A IA, baseada em LaMDA (Language Model for Dialogue Applications, ou Modelo de Linguagem para Aplicações de Diálogo) promete conseguir fornecer respostas novas e de alta qualidade às perguntas formuladas.
Ressalta-se aqui que os conceitos de plágio, autoria, obras originais e derivadas precisarão ser aos poucos repensados. Gradativamente, o conteúdo e as competências e habilidades humanas prevalecerão sobre as formas e expressões literárias. Afinal, a inteligência artificial apresentará sempre infinitas, e cada vez mais rápidas, maneiras de contar uma mesma história.

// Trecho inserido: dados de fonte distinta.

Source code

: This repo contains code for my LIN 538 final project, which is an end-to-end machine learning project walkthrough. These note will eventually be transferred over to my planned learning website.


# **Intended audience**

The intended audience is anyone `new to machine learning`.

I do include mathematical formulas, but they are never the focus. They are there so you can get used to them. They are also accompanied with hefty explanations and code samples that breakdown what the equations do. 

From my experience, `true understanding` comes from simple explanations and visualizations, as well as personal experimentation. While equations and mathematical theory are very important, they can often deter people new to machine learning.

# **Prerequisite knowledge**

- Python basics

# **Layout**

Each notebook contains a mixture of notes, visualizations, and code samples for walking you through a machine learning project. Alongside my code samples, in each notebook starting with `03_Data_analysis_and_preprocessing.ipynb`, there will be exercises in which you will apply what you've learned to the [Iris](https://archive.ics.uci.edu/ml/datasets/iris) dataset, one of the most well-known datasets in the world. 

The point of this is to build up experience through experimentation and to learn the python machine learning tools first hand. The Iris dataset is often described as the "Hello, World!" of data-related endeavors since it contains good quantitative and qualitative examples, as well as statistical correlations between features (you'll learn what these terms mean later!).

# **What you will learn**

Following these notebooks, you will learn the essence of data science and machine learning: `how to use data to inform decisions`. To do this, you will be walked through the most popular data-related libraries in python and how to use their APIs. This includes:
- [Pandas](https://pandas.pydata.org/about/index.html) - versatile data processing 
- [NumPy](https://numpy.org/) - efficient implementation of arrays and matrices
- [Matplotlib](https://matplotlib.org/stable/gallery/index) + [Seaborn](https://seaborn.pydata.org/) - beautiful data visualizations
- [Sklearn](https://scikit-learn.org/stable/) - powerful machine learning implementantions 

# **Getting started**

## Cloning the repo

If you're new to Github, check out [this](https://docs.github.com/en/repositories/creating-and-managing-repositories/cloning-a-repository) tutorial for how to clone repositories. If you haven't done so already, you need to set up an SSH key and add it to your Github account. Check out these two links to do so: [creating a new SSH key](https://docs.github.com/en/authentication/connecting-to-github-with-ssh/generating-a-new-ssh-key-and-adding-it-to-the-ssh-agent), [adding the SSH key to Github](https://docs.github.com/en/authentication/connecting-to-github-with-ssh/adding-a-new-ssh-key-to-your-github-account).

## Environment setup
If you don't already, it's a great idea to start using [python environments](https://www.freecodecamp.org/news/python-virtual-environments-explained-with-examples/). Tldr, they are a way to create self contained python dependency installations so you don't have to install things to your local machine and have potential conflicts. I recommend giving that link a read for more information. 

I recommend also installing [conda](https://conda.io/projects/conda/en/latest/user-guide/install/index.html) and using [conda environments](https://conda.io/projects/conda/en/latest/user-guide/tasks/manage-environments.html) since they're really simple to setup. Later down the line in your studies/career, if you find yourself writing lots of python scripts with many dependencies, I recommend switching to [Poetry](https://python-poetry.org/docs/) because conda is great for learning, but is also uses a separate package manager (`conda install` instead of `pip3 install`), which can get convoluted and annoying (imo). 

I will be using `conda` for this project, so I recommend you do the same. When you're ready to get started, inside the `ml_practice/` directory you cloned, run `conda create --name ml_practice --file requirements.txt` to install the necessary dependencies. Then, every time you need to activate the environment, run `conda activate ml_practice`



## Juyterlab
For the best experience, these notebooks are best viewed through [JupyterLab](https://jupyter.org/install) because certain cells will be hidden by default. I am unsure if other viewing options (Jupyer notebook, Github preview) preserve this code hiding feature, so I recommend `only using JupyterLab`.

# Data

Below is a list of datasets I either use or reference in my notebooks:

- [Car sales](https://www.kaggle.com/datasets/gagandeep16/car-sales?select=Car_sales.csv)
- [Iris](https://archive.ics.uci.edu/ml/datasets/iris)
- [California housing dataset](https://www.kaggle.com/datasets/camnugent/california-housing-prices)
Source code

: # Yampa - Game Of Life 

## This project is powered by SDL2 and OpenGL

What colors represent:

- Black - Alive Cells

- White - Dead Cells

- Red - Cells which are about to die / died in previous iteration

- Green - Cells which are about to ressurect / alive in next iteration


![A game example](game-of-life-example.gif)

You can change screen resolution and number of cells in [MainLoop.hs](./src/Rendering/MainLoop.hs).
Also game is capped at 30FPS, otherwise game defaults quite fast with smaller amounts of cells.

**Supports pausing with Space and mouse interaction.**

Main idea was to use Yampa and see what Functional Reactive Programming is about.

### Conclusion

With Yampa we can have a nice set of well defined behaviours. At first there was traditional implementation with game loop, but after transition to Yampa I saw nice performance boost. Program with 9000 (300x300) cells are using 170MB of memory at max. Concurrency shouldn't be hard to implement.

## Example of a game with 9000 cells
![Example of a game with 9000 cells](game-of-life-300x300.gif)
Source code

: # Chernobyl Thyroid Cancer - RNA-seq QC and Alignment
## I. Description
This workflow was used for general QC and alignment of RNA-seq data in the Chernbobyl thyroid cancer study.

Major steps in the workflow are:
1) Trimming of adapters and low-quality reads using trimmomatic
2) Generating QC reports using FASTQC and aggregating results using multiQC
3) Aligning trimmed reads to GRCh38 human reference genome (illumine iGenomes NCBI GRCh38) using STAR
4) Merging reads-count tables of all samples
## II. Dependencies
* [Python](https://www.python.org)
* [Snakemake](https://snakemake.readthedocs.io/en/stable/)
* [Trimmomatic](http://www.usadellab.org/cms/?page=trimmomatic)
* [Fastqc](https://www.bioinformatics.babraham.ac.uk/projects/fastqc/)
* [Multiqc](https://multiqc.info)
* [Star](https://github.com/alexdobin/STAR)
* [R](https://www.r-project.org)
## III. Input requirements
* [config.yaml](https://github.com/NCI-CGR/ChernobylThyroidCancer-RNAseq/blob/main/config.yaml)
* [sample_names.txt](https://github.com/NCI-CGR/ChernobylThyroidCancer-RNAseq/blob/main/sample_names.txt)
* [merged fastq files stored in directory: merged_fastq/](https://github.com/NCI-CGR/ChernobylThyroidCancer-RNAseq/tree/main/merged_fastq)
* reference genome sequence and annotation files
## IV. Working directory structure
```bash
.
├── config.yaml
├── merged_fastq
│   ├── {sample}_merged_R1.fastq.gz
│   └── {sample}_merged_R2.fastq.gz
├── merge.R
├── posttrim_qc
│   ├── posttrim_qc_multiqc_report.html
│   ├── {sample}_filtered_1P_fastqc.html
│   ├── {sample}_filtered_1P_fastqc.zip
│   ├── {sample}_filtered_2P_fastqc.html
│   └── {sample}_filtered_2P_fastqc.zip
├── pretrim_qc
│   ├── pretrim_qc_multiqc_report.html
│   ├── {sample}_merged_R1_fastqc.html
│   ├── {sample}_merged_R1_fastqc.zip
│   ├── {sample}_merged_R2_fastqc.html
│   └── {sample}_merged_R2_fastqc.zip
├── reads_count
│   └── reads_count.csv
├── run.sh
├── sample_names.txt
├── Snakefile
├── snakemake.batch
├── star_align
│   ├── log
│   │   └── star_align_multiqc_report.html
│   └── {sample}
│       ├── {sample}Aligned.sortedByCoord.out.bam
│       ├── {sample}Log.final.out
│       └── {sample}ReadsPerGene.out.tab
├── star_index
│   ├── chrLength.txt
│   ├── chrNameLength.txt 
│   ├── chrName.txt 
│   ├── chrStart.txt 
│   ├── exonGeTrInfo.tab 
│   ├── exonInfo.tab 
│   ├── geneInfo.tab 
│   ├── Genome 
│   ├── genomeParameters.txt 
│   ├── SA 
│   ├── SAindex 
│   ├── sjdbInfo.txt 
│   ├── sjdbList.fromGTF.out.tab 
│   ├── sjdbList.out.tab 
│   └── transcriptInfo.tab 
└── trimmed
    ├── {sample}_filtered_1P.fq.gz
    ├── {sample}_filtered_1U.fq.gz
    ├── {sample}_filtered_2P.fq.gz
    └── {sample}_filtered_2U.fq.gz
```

Vale destacar que o debate não está apenas no campo autoral. Já existe inteligência artificial inventando produtos, fórmulas e soluções tecnológicas no campo da propriedade industrial.
Em decisão datada de agosto de 2022, o Instituto Nacional da Propriedade Industrial (INPI) julgou um pedido de patente que apresentava como inventora uma máquina dotada de inteligência artificial, chamada de Dabus.
Novamente, prevaleceu o entendimento de que o inventor deve ser sempre pessoa física. Essa decisão foi tomada em consonância com o entendimento dos escritórios de patentes do Reino Unido, EUA, Europa, Taiwan, Coreia do Sul e Nova Zelândia para o mesmo caso.
Como se vê, talvez a grande tendência em propriedade intelectual não seja exatamente a de atribuir autoria à inteligência artificial. Porém, a de reconhecer novas espécies de criações intelectuais de natureza artificial.
Nesse sentido, há projetos de lei para regulamentação da inteligência artificial no Brasil, cuja implementação dependerá do enfrentamento de diversos aspectos éticos e normativos intrínsecos à discussão. Cabe ao Direito, em especial ao Direito Digital, acompanhar as rápidas mudanças de cenário. Além disso, tecer as análises necessárias para evolução social do tema, sem perder de vista a necessária segurança jurídica das relações em jogo.